Cierto escritor a quien admiro contaba hace poco que había dejado de depositar ordenadamente su basura doméstica en los contenedores porque había descubierto que una pandilla de vivales vendían, en el Rastro madrileño, lo que encontraban vendible entre los papeles que el escritor, cívicamente, arrojaba en el contenedor correspondiente. Desde entonces echa sus borradores, saludas, invitaciones y demás foliamenta desechable en la misma bolsa que los restos de la cazuela de fideos con bacalao y los despojos y desperdicios del pollo en pepitoria.
Tienes que ser importante, aunque sea como delincuente, para que alguien tenga interés en hurgan en tu basura. Con esa escena de alguien husmeando en la basura de otro, siempre asocio una escena de la película El último emperador: esa en la que el pediatra del emperador niño (el imperiatra, habría que decir) mira, y luego se acerca a las narices, la bacinilla en la que el áulico niño acaba de depositar su caquita, para dictaminar inmediatamente que hay que limitar al imperinfante la ración diaria de chucherías y aumentarle la de nabos hervidos.
Y bien, no pensar ustedes que, como en mi basura nadie se va a poner a olisquear, yo mismo les voy a hablar de ella. Manténganse cerrados con su legítima tapa esos cubos de mi casa, que yo de lo que quiero escribir hoy, como he anticipado en el título, es de ese cubo pequeño, ese cubículo, que está posado en mi mesa de trabajo (y de descanso) y es alojamiento de mis herramientas de escribir. Esto también constituye una especie de desnudamiento personal, pero muy pudibundo, como darse una vuelta en el dobladillo de los pantalones para lucir los calcetines o los desnudos tobillos. Vamos allá…

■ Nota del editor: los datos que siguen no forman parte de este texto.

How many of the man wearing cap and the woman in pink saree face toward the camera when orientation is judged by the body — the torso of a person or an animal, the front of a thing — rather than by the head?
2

Para empezar, he aquí un lápiz bicolor, rojo y azul, con el que hago subrayados y otras señales en lo que leo (excepto que lo esté leyendo en la pantalla del ordenador). Con el rojo señalo las frases que son como el título de una idea o tema que se va a desarrollar a continuación. Con el azul subrayo los pasajes que son destacables en sí mismos. Insisto: sin un lápiz bicolor estoy perdido. Aunque, la verdad, desde hace algunos días, cuando lo cojo me quedo un momento mirándolo con cierta inquina… Esto ha empezado a ocurrir cuando he leído en Los años del miedo, de Juan Eslava Galán, que Franco, en los meses (o años) posteriores al final de la guerra, mientras tomaba café en la sobremesa, expresaba su visto bueno a las condenas a muerte con uno de estos lápices. Yo saco el mío del lapicero y lo miro durante unos segundos de recelo y sobresalto, y luego concluyo que aquel hermano de mi lápiz no tenía culpa de nada; y mucho menos mi lápiz, por lo que no hay motivo para tirarlo a esa basura en la que nadie me investigará.
Comparte habitación con este lápiz un…
Lo siento… Dispensen ustedes… Se ha agotado el número de líneas que es admisible dedicar a tan trivial recipiente.